Capstone: Implementing Persistent Memory
Build the memory layer for your capstone project. Learn how to use external storage to keep your agent's context 'Thin' and efficient.
Capstone: Implementing Persistent Memory
A "Budget-First" agent cannot afford to have a "Long-Term Memory" inside its prompt. If the agent does 20 searches, and each search result is 1,000 tokens, the 21st turn will cost 21,000 input tokens. This would kill our $0.10 budget instantly.
In this project step, we will build an External Semantic Memory. The agent will "Offload" search results to a local database and "Retrieve" only the snippets it needs.
1. The Memory Architecture
We will use ChromaDB or a simple JSON-based Vector Store for this project.
- Extraction Phase: Agent searches -> Specialist (Tier 1) extracts facts.
- Persistence Phase: Specialist saves facts to the Database. (Prompt Cleared).
- Synthesis Phase: Agent queries the Database for facts. (Context remains "Thin").

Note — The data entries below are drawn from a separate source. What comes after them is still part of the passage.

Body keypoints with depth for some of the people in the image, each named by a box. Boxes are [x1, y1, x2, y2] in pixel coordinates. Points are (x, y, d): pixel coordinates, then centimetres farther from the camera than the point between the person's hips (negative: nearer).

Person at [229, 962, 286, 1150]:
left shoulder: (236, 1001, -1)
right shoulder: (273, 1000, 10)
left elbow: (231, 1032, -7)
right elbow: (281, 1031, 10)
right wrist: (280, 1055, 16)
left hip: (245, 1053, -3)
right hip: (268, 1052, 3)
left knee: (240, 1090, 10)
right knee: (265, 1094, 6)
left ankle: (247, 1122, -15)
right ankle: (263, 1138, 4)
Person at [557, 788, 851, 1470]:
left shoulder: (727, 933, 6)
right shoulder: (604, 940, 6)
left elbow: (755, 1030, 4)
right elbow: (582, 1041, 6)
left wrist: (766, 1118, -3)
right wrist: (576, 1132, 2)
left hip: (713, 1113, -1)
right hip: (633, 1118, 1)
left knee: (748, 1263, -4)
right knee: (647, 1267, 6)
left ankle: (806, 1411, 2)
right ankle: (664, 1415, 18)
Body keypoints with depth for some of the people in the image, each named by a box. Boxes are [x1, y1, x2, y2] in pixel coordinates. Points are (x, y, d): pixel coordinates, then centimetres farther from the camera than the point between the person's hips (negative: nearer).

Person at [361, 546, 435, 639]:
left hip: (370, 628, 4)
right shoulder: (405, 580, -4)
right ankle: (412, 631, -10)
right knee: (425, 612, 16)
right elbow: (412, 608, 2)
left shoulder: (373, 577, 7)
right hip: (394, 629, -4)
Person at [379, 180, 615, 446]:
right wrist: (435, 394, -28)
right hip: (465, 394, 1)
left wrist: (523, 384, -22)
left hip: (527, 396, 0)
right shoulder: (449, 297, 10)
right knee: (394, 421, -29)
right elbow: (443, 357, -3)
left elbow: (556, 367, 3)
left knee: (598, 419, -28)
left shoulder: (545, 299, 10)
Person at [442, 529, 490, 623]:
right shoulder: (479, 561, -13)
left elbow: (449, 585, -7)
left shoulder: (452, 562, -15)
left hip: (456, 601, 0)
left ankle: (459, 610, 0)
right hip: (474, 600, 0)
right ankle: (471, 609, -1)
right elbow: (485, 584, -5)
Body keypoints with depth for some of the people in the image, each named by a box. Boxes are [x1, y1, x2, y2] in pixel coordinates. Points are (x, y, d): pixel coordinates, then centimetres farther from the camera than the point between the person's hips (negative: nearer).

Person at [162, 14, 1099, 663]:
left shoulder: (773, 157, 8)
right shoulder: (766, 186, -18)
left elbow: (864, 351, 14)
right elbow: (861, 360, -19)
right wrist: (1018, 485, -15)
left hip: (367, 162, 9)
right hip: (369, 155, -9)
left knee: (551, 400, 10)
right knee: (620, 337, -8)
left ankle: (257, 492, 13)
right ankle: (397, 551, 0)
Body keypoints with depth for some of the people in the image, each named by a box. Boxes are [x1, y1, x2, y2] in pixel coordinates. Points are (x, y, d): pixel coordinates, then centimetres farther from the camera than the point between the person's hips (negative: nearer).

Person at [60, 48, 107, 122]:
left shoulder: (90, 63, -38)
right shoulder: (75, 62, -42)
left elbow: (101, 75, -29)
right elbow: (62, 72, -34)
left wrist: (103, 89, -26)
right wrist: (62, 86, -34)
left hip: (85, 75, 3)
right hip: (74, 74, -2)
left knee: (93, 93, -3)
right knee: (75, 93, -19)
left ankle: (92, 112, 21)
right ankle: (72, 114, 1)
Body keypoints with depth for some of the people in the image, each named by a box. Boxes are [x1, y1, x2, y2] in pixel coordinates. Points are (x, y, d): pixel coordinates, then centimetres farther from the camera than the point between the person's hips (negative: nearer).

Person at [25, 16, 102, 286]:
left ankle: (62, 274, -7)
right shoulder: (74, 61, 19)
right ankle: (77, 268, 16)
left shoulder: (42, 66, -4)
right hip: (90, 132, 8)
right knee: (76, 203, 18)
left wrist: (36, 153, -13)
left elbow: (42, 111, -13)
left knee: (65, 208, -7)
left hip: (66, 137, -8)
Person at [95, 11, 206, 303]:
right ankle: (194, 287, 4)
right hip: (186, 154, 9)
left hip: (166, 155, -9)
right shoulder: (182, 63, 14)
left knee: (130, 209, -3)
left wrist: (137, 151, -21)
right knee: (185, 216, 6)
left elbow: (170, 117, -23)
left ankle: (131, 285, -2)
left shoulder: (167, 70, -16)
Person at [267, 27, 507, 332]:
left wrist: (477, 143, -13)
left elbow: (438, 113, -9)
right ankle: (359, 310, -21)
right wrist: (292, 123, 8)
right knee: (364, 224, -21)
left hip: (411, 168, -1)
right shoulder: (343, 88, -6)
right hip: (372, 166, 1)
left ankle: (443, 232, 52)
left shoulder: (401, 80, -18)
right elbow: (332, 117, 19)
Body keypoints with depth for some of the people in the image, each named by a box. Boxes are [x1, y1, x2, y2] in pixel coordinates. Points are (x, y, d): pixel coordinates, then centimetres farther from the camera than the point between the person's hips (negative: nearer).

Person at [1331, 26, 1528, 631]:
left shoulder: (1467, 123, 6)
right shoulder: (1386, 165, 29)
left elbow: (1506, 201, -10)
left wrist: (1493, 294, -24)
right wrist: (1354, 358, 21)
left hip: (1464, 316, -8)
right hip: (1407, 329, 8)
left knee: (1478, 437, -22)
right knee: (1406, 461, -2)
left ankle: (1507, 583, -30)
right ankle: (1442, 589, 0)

2. Implementation: The Memory Controller
Python Code: Saving and Recalling Facts
import chromadb
class AgentMemory:
def __init__(self):
self.client = chromadb.Client()
self.collection = self.client.create_collection("research_facts")
def remember(self, fact_text, source_url):
# We store the fact and the source
self.collection.add(
documents=[fact_text],
metadatas=[{"source": source_url}],
ids=[generate_id()]
)
def search(self, query):
# The agent 'Calls' this tool to find facts in its own past
results = self.collection.query(query_texts=[query], n_results=3)
return results['documents']
# In the Agent Loop
memory = AgentMemory()
memory.remember("Quantum computers use qubits.", "wikipedia.org")
3. The "Context Purge" Logic
After every successful research turn, we will physically Delete the search_result from the agent's message history.
Wait, won't the agent forget? No, because we've already Extracted the facts into our Database. The agent's "Working Memory" (The Prompt) stays at ~500 tokens, even if we've researched 50,000 tokens of data.
4. Why this Saves Dollars
- Without Memory: 20 turns × 5,000 cumulative tokens = 100,000 tokens ($1.50).
- With Memory: 20 turns × 500 fixed tokens = 10,000 tokens ($0.15).
- Project Goal Check: We are well on our way to the $0.10 target.
5. Next Steps
Now that we have Intelligence (Router) and Memory (Database), we need to optimize for Power (Final Synthesis).
In the next lesson, we will implement the Final Synthesis Node, which uses our Tier 3 model to pull everything together in a single, high-density pass.
Exercise: The Memory Test
- Predict the total token count of a 10-turn conversation where each turn adds a 500-word Wikipedia snippet.
- Calculate the cost on GPT-4o.
- Now, assume you implement the "remember" and "search" pattern, and the prompt stays at a constant 400 tokens.
- Calculate the new cost.
- (Result: It is usually 5x to 10x cheaper).